Avec le même panache, la Scène au ruisseau embarque chacun dans un rêve profond, d’une dilatation soudaine superbe et surprenante, traversé de lyrisme – dans une alternance entre désir de nature et étirement du thème qui traduit l’élan amoureux qu’en filigrane se lirait sans l’ombre d’un doute la lettre à l’aimée (datée alors de 1807, pour conforter l’une des hypothèses proposées par Romain Rolland de ce document-clé dans la vie de Beethoven). Enfin, outre les évocateurs chants d’oiseaux, le long mouvement semble même s’achever en embrassant.
À la suite des quatre Hermès et de leurs amies, la joyeuse danse paysanne paraît moins infernale qu’allègre et inspirée.
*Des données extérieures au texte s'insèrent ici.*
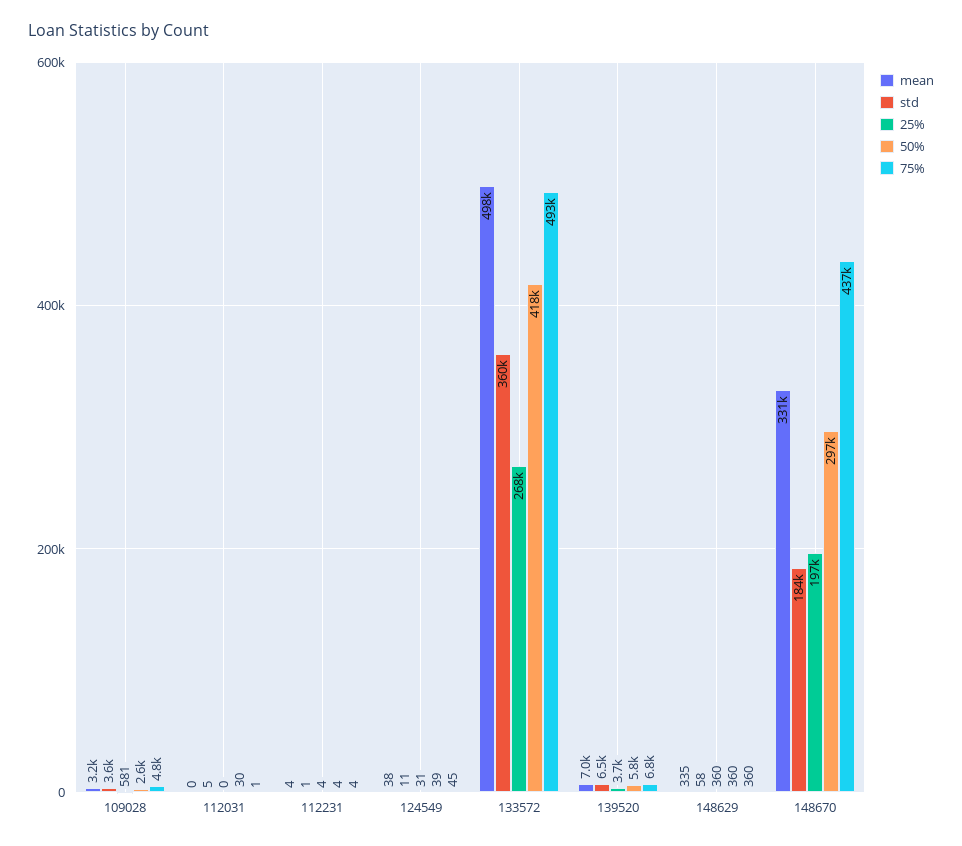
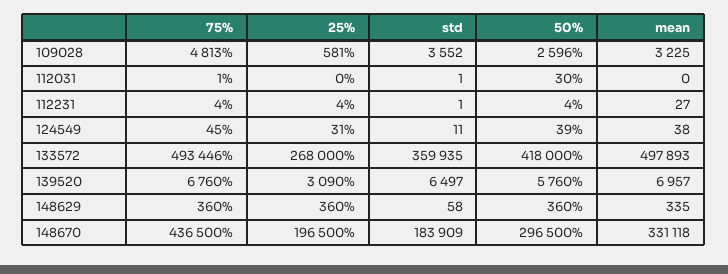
std, 112031: 5 -> 1
mean, 112231: 4 -> 27
25%, 139520: 3700 -> 3090

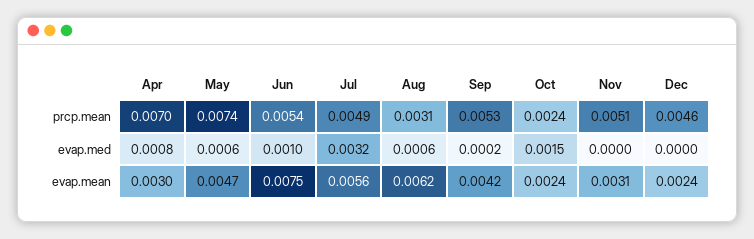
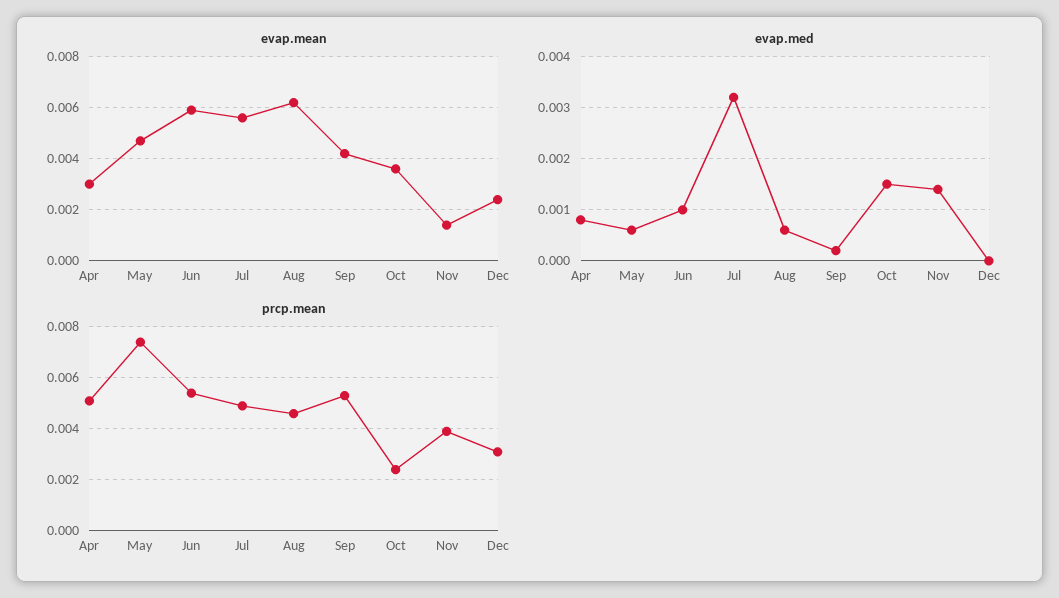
prcp.mean, Apr: 0.007 -> 0.005
prcp.mean, Aug: 0.0031 -> 0.0045
prcp.mean, Nov: 0.0051 -> 0.004
prcp.mean, Dec: 0.0046 -> 0.003
evap.med, Nov: 0 -> 0.0015
evap.mean, Jun: 0.0075 -> 0.006
evap.mean, Oct: 0.0024 -> 0.0035
evap.mean, Nov: 0.0031 -> 0.0015

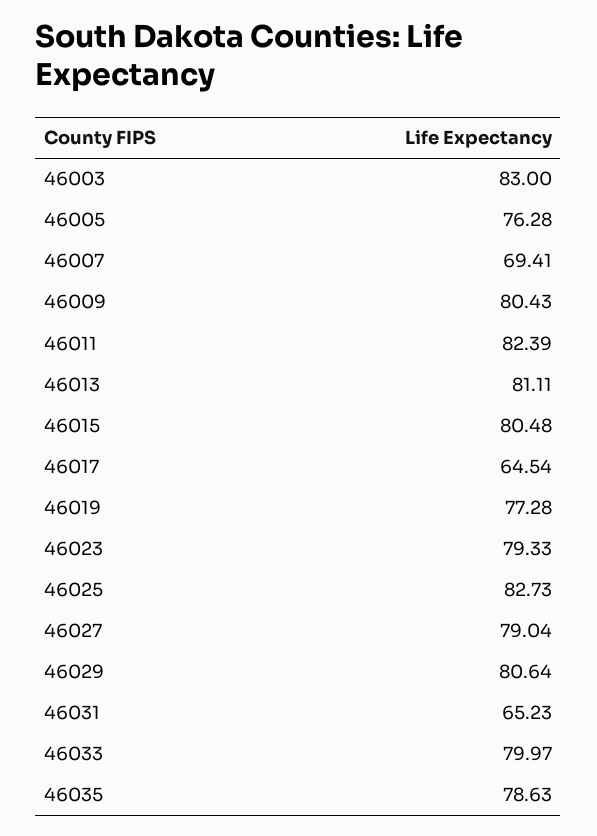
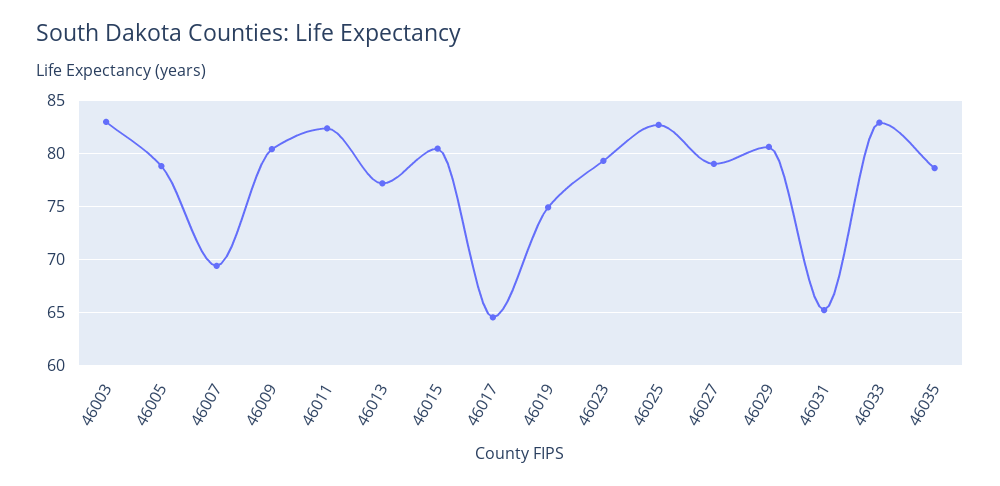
46005: 76.28 -> 79
46013: 81.11 -> 77
46019: 77.28 -> 75
46033: 79.97 -> 83

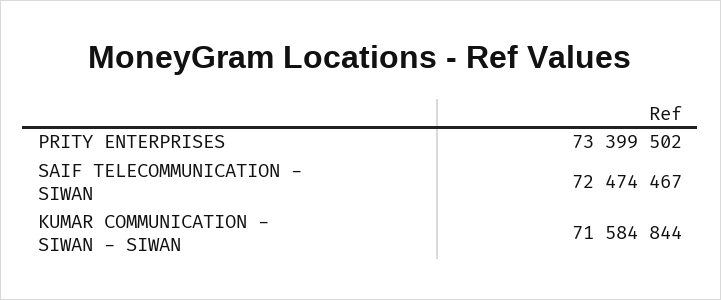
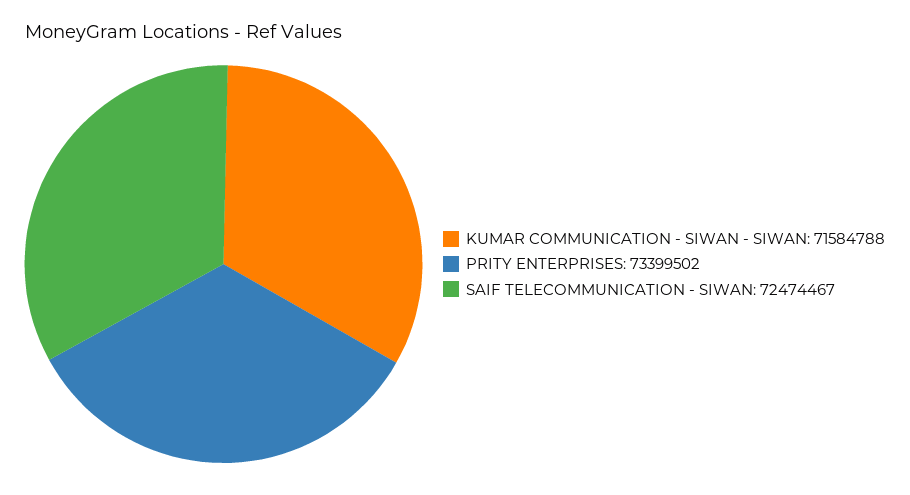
KUMAR COMMUNICATION - SIWAN - SIWAN: 71584844 -> 71584788

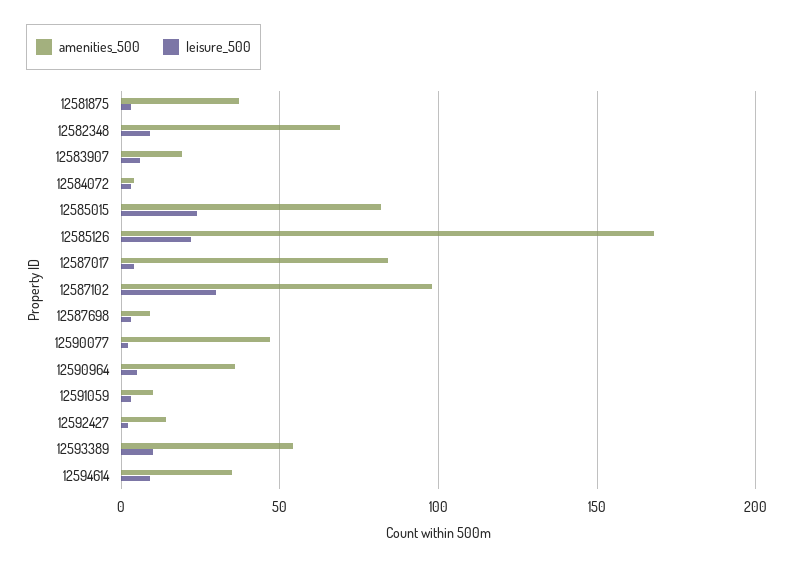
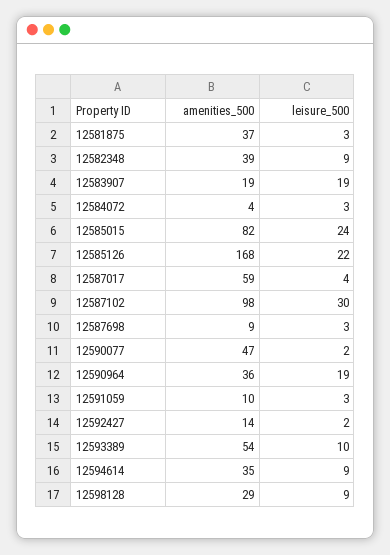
amenities_500, 12582348: 70 -> 39
leisure_500, 12583907: 5 -> 19
amenities_500, 12587017: 85 -> 59
leisure_500, 12590964: 5 -> 19
amenities_500, 12598128: none -> 29
leisure_500, 12598128: none -> 9

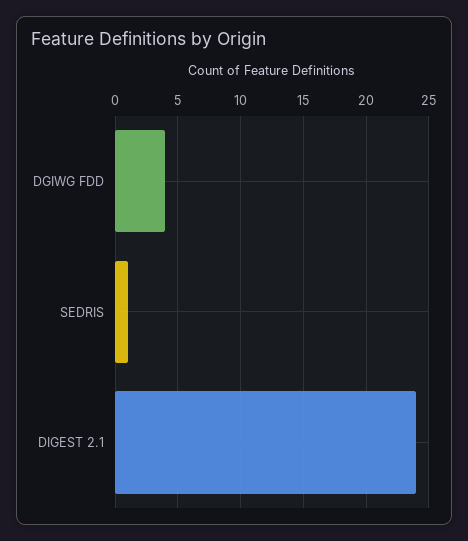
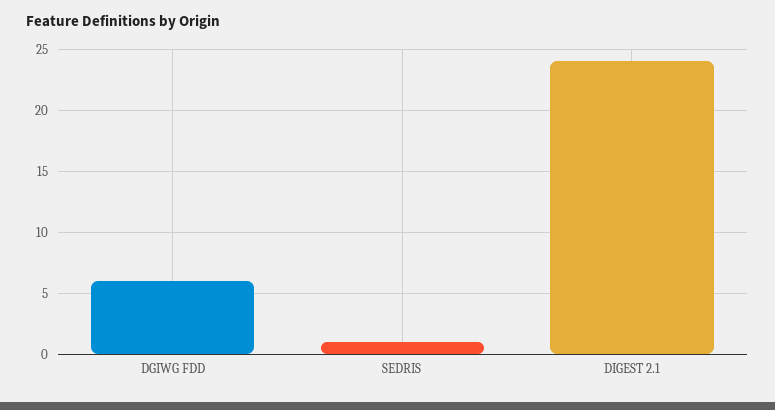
DGIWG FDD: 4 -> 6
L’agitation et une incroyable décharge stratosphérique figurent au menu de l’orage consécutif, tandis qu’en retombent au final les plus gracieuses phrases, dans un bain céleste – fin en apothéose, au bord de la saturation.
Par une introduction très douce, presque discrète, par la magie savoureuse d’un violon au son enveloppant comme une couette, le début de concert nous a préalablement conduits au soir du romantisme, à travers l’ultime ouvrage lyrique de Richard Strauss, Capriccio [lire nos chroniques du 23 juillet 2022, des 1er février et 28 juin 2018, du 16 novembre 2014 et du 8 septembre 2012], dont le prélude en sextuor fait battre le cœur d’une fièvre soudaine lors du vertigineux scherzo, déversé en cascade, avant que se tisse l’écheveau symphonique de poésie sombre. Comme le ressac de vagues puissantes et secrètes, l’œuvre de Strauss pour le théâtre trouve sa belle issue, encore éprouvante, presque étouffante, mais elle demeure unique et bien vivante grâce aux vaillants interprètes du jour.